According to Suárez, the Brazilian crisis had a direct impact on local tourism tourism, an area that was already experiencing a decline. In addition, he stated that the sharing economy in the hotel industry in Brazil is having a negative effect on the business, due to the inaction of the State.

"In the City of Buenos Aires, for example, there are 16,000 informal temporary rentals and there are entire buildings dedicated to this type of accommodation. These rentals compete favorably with the 16,000 formal three and four star accommodations because they do not pay VAT, income taxes or social security contributions," he maintained.

According to his estimate, 50% of the current tourism volume in the formal system went to temporary rentals and 95% of accommodations are in the informal sector.
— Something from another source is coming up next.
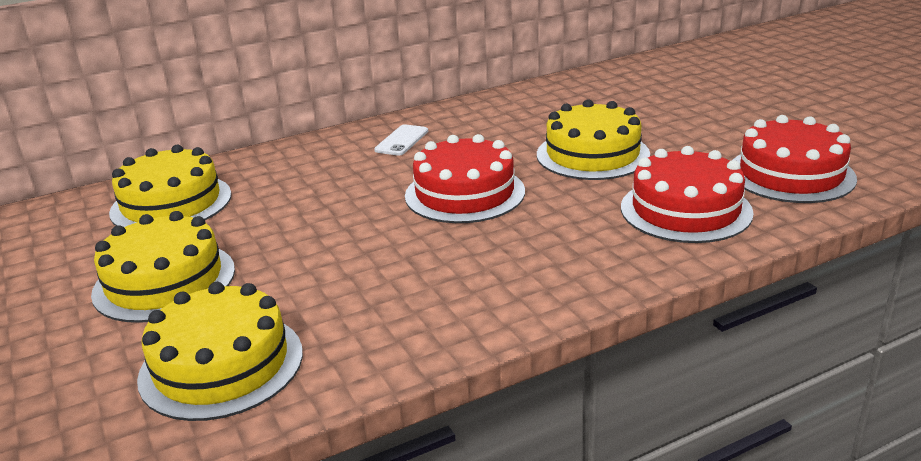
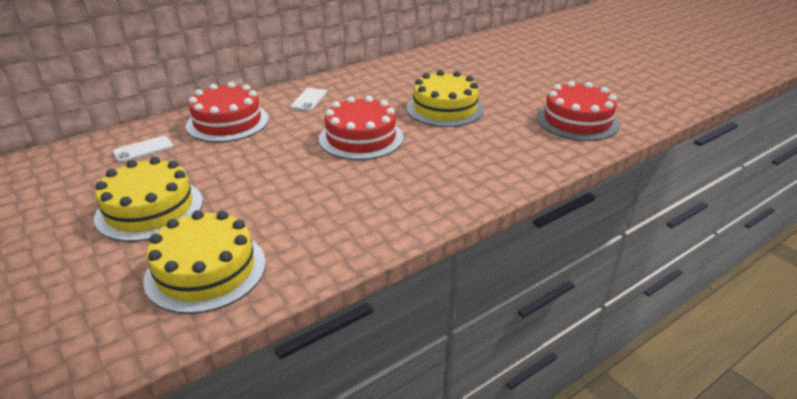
camera: 10 degrees left, 5 degrees up
(171, 203) = (143, 149): yellow cake -> white phone
(685, 210) = (513, 147): red cake -> red cake (227, 122)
He further stated that the efforts of AFIP to register this informal activity are still limited.

Meanwhile, Rodrigo Verde, Vice-President of FEHGRA, declared that "we cannot continue invoking the model of the sharing economy when we are faced with the reality of P2P platforms and online travel agencies, which act as brokers and earn commissions ranging from 15% to 25%.

The issue was the main topic of discussion by industry representatives, who sought to focus attention on the calls for greater control. In fact, they received the support of the Undersecretary of Labor Inspection and Social Security of the country’s Ministry of Labor, Fernando Ezequiel Macchi, who said that, "We want to control niches which, for different reasons, are difficult to locate, either through the value chain or by other means. Labor inspection is designed to help employers who have everything in order," he noted.